Guillen was honored last month for the work she is doing with the annual prize awarded by the National Geographic Society and the Howard G. Buffett Foundation, which promote conservation campaigns.
“The Tamarin Project Foundation combines scientific field research and strategies to protect the rainforests by means of environmental education and community development projects that make conservation of the region’s natural resources economically viable,” Guillen told EFE at the nature reserve in Santa Catalina municipality of Bolivar province.
Those backing the project include Walt Disney World’s Animal Kingdom theme park, along with wildlife and biodiversity protection organizations in Colombia, the United States, the Netherlands, France, the United Kingdom, New Zealand and the United Arab Emirates.

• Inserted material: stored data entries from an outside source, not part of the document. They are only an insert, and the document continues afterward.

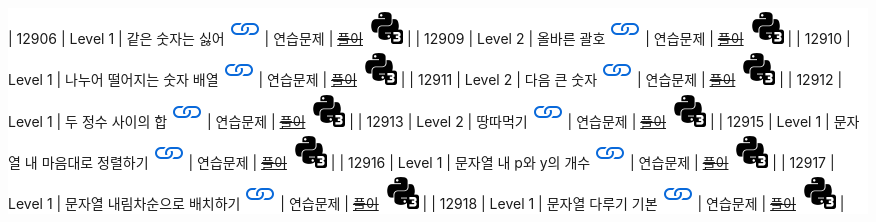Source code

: | 12906 | Level&nbsp;1 | 같은 숫자는 싫어 [![문제](/assets/link.svg)](https://programmers.co.kr/learn/courses/30/lessons/12906) | 연습문제 | [~~풀이~~](/solutions/12906%20-%20같은%20숫자는%20싫어/README.md) [![python3](/assets/python3.svg)](/solutions/12906%20-%20같은%20숫자는%20싫어/submit.py) |
| 12909 | Level&nbsp;2 | 올바른 괄호 [![문제](/assets/link.svg)](https://programmers.co.kr/learn/courses/30/lessons/12909) | 연습문제 | [~~풀이~~](/solutions/12909%20-%20올바른%20괄호/README.md) [![python3](/assets/python3.svg)](/solutions/12909%20-%20올바른%20괄호/submit.py) |
| 12910 | Level&nbsp;1 | 나누어 떨어지는 숫자 배열 [![문제](/assets/link.svg)](https://programmers.co.kr/learn/courses/30/lessons/12910) | 연습문제 | [~~풀이~~](/solutions/12910%20-%20나누어%20떨어지는%20숫자%20배열/README.md) [![python3](/assets/python3.svg)](/solutions/12910%20-%20나누어%20떨어지는%20숫자%20배열/submit.py) |
| 12911 | Level&nbsp;2 | 다음 큰 숫자 [![문제](/assets/link.svg)](https://programmers.co.kr/learn/courses/30/lessons/12911) | 연습문제 | [~~풀이~~](/solutions/12911%20-%20다음%20큰%20숫자/README.md) [![python3](/assets/python3.svg)](/solutions/12911%20-%20다음%20큰%20숫자/submit.py) |
| 12912 | Level&nbsp;1 | 두 정수 사이의 합 [![문제](/assets/link.svg)](https://programmers.co.kr/learn/courses/30/lessons/12912) | 연습문제 | [~~풀이~~](/solutions/12912%20-%20두%20정수%20사이의%20합/README.md) [![python3](/assets/python3.svg)](/solutions/12912%20-%20두%20정수%20사이의%20합/submit.py) |
| 12913 | Level&nbsp;2 | 땅따먹기 [![문제](/assets/link.svg)](https://programmers.co.kr/learn/courses/30/lessons/12913) | 연습문제 | [~~풀이~~](/solutions/12913%20-%20땅따먹기/README.md) [![python3](/assets/python3.svg)](/solutions/12913%20-%20땅따먹기/submit.py) |
| 12915 | Level&nbsp;1 | 문자열 내 마음대로 정렬하기 [![문제](/assets/link.svg)](https://programmers.co.kr/learn/courses/30/lessons/12915) | 연습문제 | [~~풀이~~](/solutions/12915%20-%20문자열%20내%20마음대로%20정렬하기/README.md) [![python3](/assets/python3.svg)](/solutions/12915%20-%20문자열%20내%20마음대로%20정렬하기/submit.py) |
| 12916 | Level&nbsp;1 | 문자열 내 p와 y의 개수 [![문제](/assets/link.svg)](https://programmers.co.kr/learn/courses/30/lessons/12916) | 연습문제 | [~~풀이~~](/solutions/12916%20-%20문자열%20내%20p와%20y의%20개수/README.md) [![python3](/assets/python3.svg)](/solutions/12916%20-%20문자열%20내%20p와%20y의%20개수/submit.py) |
| 12917 | Level&nbsp;1 | 문자열 내림차순으로 배치하기 [![문제](/assets/link.svg)](https://programmers.co.kr/learn/courses/30/lessons/12917) | 연습문제 | [~~풀이~~](/solutions/12917%20-%20문자열%20내림차순으로%20배치하기/README.md) [![python3](/assets/python3.svg)](/solutions/12917%20-%20문자열%20내림차순으로%20배치하기/submit.py) |
| 12918 | Level&nbsp;1 | 문자열 다루기 기본 [![문제](/assets/link.svg)](https://programmers.co.kr/learn/courses/30/lessons/12918) | 연습문제 | [~~풀이~~](/solutions/12918%20-%20문자열%20다루기%20기본/README.md) [![python3](/assets/python3.svg)](/solutions/12918%20-%20문자열%20다루기%20기본/submit.py) |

In Colombia, the only country where this little monkey still exists, there are some 7,000 cotton-tops distributed across the Atlantico, Bolivar, Sucre and Cordoba provinces.
Guillen recalled that in the 1960s and 1970s, more than 30,000 of these animals were sent to the United States to be used for colon cancer research, which added to the ones exported to be sold as pets put the species in danger of extinction.
The Tamarin Project was started in 1985 in Coloso, a town in Sucre province, as a research study by American biologist Anne Savage, but due to the raging violence and constant threats from guerrilla groups in that area, she had to move to Santa Catalina.
At the same time another project was started in San Juan Nepuceno, a town in the Montes de Maria mountains, which rise between Bolivar and Sucre provinces.
Guillen, who got involved in the project when she was working as director of the Barranquilla zoo, noted that this work “is focused on the preservation of the cotton-top tamarin as a symbol of the Colombian Caribbean, the only place in the world that is still home to the few remaining monkeys of this species.